■ ACTIVITY ■
The lines to copy are those with "court" in them. Pull each one from the entries below.

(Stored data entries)

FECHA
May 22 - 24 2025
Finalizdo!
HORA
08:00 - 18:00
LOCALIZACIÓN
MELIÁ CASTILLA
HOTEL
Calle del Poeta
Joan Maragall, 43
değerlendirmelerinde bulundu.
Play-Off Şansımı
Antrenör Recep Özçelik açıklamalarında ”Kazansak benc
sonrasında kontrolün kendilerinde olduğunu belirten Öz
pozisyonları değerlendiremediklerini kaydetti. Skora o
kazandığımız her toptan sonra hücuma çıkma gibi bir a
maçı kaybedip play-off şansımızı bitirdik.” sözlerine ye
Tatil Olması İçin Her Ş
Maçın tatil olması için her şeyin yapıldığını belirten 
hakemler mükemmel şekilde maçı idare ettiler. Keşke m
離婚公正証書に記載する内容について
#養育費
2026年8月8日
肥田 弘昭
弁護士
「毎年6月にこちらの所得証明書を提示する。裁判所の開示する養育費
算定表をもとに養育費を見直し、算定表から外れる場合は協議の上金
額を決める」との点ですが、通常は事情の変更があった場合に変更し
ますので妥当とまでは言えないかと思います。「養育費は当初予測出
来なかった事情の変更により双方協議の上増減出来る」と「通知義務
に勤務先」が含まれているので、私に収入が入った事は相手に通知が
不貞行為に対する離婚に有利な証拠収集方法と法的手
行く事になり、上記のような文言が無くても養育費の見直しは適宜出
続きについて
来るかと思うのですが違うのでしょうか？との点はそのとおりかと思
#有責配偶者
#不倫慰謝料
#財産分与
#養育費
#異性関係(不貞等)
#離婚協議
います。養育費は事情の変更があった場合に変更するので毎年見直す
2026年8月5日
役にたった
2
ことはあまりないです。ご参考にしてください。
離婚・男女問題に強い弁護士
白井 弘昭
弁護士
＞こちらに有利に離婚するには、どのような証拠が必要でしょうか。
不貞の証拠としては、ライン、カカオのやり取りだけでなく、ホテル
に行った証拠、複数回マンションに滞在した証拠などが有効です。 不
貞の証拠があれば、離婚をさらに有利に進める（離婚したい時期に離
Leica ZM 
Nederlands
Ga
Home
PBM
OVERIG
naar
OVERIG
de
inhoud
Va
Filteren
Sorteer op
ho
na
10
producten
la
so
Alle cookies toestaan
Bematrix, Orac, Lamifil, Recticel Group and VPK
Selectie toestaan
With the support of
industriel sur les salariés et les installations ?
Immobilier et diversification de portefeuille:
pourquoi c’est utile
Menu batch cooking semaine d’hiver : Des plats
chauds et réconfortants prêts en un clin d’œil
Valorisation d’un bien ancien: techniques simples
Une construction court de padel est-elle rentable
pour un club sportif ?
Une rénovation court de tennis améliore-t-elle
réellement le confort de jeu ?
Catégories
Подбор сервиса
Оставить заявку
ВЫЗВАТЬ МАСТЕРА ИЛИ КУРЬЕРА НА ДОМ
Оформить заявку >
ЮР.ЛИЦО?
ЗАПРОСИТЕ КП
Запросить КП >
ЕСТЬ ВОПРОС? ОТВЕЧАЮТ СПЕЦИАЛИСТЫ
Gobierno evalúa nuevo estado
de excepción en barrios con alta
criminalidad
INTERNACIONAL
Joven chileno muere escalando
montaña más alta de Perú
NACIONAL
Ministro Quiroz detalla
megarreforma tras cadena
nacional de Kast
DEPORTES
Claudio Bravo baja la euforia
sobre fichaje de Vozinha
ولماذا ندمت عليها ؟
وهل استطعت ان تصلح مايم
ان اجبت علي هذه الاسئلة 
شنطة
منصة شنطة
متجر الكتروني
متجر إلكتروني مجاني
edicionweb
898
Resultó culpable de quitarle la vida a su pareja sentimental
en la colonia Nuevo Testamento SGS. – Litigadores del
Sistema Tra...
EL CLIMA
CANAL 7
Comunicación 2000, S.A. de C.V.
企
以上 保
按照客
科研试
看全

■ RESPONSE TO THIS EXERCISE ■
Une construction court de padel est-elle rentable
Une rénovation court de tennis améliore-t-elle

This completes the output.